O QUE É PEDIDO: Indique se cada uma das afirmações (a), (b) e (c) está de acordo com o texto sobre a Casa de Camões, respondendo sim ou não e citando as palavras do texto que decidem a resposta. (a) Quem escreve afirma conhecer o texto da alteração estatutária referida pela imprensa regional. (b) A convocatória da assembleia geral foi assinada em nome da Câmara Municipal de Constância. (c) Os estatutos em vigor foram registados e publicados pelo Ministério da Justiça.

TEXTO DE ORIGEM:
·····
Mas é sobre esta «história» do poder dominante do presidente da câmara sobre a nossa associação que quero falar, em particular. Dadas as notícias que acabo de ler.
Não conheço norma alguma da lei das finanças locais que faça depender a atribuição de um subsídio municipal a uma associação privada, nomeadamente, do controlo dos seus órgãos ou da existência de qualquer influência dominante camarária. Esta nova narrativa, ainda mais mentirosa, é quase pornográfica.
Não conheço documento algum da Inspecção-Geral de Finanças que alguma vez se tenha fundamentado na lei das finanças locais para impor à Casa de Camões o controlo dos seus órgãos por parte do município.
Não conheço o texto da alteração estatutária a que se refere a imprensa regional agora, porquanto o mesmo não foi disponibilizado ao Conselho Fiscal nem submetido ao seu parecer prévio como se impõe no artigo sétimo dos estatutos em vigor, registados e publicados pelo Ministério da Justiça (de acordo com a certidão permanente em meu poder).
Nunca tinha visto uma convocatória duma assembleia geral ser assinada em nome da Câmara Municipal de Constância, sendo de destacar que a pessoa que a assinou não só não fez prova das deliberações municipais que supostamente lhe conferiram poderes para o(s) acto(s), como não fez prova da deliberação que supostamente admitiu o município (se for o caso) na associação.
·····
Registos guardados

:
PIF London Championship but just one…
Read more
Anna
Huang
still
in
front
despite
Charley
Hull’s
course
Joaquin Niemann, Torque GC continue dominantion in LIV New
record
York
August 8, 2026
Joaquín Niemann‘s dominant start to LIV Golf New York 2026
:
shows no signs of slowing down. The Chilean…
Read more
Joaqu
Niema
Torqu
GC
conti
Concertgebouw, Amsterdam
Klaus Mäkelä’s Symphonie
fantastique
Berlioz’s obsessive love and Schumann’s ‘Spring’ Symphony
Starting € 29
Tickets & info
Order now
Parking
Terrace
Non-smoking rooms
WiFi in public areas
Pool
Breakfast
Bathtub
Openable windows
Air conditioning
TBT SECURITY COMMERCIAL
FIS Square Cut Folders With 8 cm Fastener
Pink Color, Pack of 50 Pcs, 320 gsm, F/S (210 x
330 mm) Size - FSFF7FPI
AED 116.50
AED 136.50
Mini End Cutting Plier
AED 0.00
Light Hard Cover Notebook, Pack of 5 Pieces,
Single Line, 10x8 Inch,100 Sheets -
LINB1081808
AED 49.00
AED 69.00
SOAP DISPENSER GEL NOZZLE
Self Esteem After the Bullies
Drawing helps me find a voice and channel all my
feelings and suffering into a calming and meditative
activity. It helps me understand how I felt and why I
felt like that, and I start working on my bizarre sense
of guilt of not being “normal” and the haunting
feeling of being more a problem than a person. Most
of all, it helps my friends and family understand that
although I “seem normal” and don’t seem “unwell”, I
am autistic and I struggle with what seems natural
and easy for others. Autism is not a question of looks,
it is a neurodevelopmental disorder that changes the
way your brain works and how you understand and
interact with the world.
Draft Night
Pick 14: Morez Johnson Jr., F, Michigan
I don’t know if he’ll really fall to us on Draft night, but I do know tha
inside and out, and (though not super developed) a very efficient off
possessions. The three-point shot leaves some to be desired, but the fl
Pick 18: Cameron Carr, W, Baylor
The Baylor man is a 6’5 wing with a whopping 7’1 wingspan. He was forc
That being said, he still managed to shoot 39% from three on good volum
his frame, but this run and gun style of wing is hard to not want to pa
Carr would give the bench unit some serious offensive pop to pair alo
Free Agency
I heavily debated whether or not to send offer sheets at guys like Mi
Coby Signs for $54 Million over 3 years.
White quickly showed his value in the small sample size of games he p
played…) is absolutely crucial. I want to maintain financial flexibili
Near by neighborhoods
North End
·····
RESPOSTA FINAL:
(a) Não: «Não conheço o texto da alteração estatutária a que se refere a imprensa regional agora».
(b) Sim: «Nunca tinha visto uma convocatória duma assembleia geral ser assinada em nome da Câmara Municipal de Constância».
(c) Sim: «estatutos em vigor, registados e publicados pelo Ministério da Justiça».